Dataset entries =
§ §

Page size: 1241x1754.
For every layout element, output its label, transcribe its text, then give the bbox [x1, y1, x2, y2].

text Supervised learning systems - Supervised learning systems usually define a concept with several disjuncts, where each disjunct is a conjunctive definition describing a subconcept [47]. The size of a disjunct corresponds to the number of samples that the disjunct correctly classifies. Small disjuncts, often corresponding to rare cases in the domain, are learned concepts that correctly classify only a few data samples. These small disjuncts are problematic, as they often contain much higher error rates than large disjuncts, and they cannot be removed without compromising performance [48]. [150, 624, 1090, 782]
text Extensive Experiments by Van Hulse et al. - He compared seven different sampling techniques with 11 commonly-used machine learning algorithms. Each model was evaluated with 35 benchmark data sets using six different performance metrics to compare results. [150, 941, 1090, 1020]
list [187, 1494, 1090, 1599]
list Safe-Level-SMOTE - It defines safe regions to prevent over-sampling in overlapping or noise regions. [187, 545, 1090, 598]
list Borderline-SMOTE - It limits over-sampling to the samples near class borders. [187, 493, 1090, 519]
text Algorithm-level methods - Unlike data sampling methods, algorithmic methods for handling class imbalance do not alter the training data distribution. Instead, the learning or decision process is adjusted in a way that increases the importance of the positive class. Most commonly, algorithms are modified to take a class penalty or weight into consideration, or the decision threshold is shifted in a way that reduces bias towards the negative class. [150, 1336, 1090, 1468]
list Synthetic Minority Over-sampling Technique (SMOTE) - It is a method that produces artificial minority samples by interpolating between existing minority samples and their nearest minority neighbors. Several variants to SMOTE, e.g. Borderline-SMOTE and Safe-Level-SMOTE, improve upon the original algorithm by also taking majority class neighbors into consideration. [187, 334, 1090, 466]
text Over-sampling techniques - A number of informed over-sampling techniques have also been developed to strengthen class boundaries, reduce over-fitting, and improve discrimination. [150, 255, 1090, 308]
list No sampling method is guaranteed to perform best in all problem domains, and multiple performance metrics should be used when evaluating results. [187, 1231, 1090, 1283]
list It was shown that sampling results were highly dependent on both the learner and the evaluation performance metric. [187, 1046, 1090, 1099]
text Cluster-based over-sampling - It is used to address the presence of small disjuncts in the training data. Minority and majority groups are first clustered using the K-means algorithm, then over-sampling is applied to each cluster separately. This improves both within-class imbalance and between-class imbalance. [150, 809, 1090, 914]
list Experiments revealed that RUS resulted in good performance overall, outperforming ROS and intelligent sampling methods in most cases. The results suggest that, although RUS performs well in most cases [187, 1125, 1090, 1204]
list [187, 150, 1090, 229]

§ §

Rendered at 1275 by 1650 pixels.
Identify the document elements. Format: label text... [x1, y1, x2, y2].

§ §

From the material above, set down exactly the lines starting at the one with "Rendered at 1275 by 1650 pixels." and ending at the one with "Identify the document", end lines included.

Output for this task =
Rendered at 1275 by 1650 pixels.
Identify the document elements. Format: label text... [x1, y1, x2, y2].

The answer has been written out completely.